INSTRUCTION 1:
Answer these questions using the data warehouse guide:
(a) What two example table names does it give for prefixing output tables with the source name?
(b) How does it say to get in touch when a sync schema failure occurs?
(c) What tool does it name for updating a column's data types before publishing as a workbook?
INSTRUCTION 2: Reproduce the stretch of the data warehouse guide from "Solution: Contact us" through "and reporting layers.".

SOURCE DOCUMENT:
==*==

Same warehouse but multiple sources

The Bronze Layer is where raw data is first ingested directly from source systems. Its purpose is to capture this data in its most unaltered and granular form. It's essential to ensure a clean and efficient landing at this stage, as any data quality issues will inevitably cascade through all downstream layers and pipelines. Therefore, the focus of the Bronze Layer is entirely on optimizing the cleanliness and efficiency of data ingestion.

Scenario: Multiple data sources are syncing data into the same warehouse via pipeline.
Risk: Data can get overwritten, leading to confusion and data integrity issues.
Solution: Dedicated Warehouse for each source. Hence, refrain from using the same warehouse for syncing data from different sources unless those sources contain unique tables. Each warehouse must maintain a unique set of tables.
Standardize Naming Conventions: In case of custom pipelines, prefix output table names with the source name (For example: salesforce_contacts, hubspot_contacts) to prevent overwrites.

Schema change impacts

Scenario: Schema change in source after view and widgets are created.
Impact: If a column used in a view is renamed, removed, or updated which is not consistent with its previous state in the source db, all downstream pipelines (For example: materialized views) and any widgets or dashboards relying on that column will break or fail to load properly.
Solution: To handle schema changes, it's crucial to update all affected views and dashboards to reflect new column names, or data types. Impact Analysis can easily identify these changes, providing an overview of all modules that will be affected. Furthermore, if the modified column is utilized in downstream pipelines (For example: dedupe pipelines), associated queries must be reviewed and updated to ensure continued functionality and data integrity.

Sync Schema Failure

Scenario 1: Tables not syncing and displaying "0" after adding a data source.
Scenario 2: Manual Sync Schema triggers fail to complete, and the last sync date remains unchanged.
Solution: Contact us via Slack

Data types changes

Scenario: A column's data type is assigned incorrectly or later changed (For example: from string to integer or date to timestamp) after views, dashboards, or downstream pipelines have been built.
Impact:
- Data can become corrupted or misrepresented (For example: truncation, nulls, or incorrect values).
- Warehouse queries may fail due to type mismatch errors.
- BI dashboards and widgets relying on the original data type can break silently or return incorrect results.
- Leads to significant rework across views, pipelines, and reporting layers.
Solution:
- Be intentional when assigning data types—choose the most appropriate type for long-term use.
- Identify and review all dependent views, queries, and dashboards.
- Use Playground to update the datatypes of the column before publishing as a workbook.
- Make sure to keep the datatypes in the workbook consistent to its usage in BI.
- Update downstream pipeline queries to match the new data type.
- Communicate changes clearly with all users in the workspace to avoid unnoticed breakages of widgets in dashboards.

Recommended warehouse count

While there's no strict limit on the number of warehouses you can create, it's considered best practice to set up a separate warehouse for each independent data source. This approach helps prevent duplicate tables from being pushed into the same warehouse and ensures better data organization.

Partition column usage (when the data size is large)

==*==

RECORDS PROVIDED:
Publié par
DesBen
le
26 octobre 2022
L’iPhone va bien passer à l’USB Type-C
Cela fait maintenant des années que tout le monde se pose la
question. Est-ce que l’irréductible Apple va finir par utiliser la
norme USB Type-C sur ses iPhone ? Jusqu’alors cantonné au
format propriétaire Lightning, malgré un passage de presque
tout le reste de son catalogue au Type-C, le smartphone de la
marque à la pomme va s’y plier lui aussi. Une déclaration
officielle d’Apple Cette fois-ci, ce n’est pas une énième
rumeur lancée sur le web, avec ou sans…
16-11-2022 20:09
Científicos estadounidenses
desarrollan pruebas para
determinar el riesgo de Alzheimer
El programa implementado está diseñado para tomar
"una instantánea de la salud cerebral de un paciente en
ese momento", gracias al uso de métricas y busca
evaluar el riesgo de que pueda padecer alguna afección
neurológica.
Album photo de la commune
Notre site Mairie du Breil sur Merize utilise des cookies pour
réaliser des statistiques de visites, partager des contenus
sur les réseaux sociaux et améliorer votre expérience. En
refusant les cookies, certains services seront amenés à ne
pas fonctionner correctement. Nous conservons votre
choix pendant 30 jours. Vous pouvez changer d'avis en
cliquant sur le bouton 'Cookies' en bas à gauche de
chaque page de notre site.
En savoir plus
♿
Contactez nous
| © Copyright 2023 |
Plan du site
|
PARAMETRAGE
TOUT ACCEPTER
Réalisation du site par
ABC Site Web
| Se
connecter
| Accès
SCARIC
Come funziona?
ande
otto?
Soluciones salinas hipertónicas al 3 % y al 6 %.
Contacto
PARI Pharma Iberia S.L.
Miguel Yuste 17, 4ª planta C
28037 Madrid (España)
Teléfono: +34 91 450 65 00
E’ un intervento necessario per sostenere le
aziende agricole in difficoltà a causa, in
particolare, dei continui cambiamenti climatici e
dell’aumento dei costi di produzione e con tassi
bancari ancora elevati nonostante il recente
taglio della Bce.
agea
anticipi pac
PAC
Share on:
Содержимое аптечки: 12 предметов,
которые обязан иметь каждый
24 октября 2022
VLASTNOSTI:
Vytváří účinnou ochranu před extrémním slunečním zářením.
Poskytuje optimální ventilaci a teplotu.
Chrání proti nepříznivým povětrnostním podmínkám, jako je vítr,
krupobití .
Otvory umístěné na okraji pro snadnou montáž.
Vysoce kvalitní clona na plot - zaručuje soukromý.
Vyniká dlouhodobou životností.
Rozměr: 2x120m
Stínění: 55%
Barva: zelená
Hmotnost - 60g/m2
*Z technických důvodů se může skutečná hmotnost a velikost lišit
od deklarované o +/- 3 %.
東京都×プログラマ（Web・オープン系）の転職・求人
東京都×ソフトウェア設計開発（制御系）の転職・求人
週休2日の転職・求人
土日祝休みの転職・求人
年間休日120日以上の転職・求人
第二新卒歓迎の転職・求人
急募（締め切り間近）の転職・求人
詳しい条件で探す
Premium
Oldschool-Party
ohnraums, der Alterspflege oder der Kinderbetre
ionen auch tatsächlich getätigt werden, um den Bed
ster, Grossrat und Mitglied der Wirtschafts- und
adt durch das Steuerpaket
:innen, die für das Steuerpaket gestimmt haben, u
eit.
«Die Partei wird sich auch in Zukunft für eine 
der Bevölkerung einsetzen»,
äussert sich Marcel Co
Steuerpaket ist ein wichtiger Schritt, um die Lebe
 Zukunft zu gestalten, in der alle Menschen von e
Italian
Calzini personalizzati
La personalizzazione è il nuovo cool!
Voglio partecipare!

==*==

YOUR RESPONSE 1:
(a) salesforce_contacts and hubspot_contacts
(b) Via Slack
(c) Playground

YOUR RESPONSE 2:
Solution: Contact us via Slack

Data types changes

Scenario: A column's data type is assigned incorrectly or later changed (For example: from string to integer or date to timestamp) after views, dashboards, or downstream pipelines have been built.
Impact:
- Data can become corrupted or misrepresented (For example: truncation, nulls, or incorrect values).
- Warehouse queries may fail due to type mismatch errors.
- BI dashboards and widgets relying on the original data type can break silently or return incorrect results.
- Leads to significant rework across views, pipelines, and reporting layers.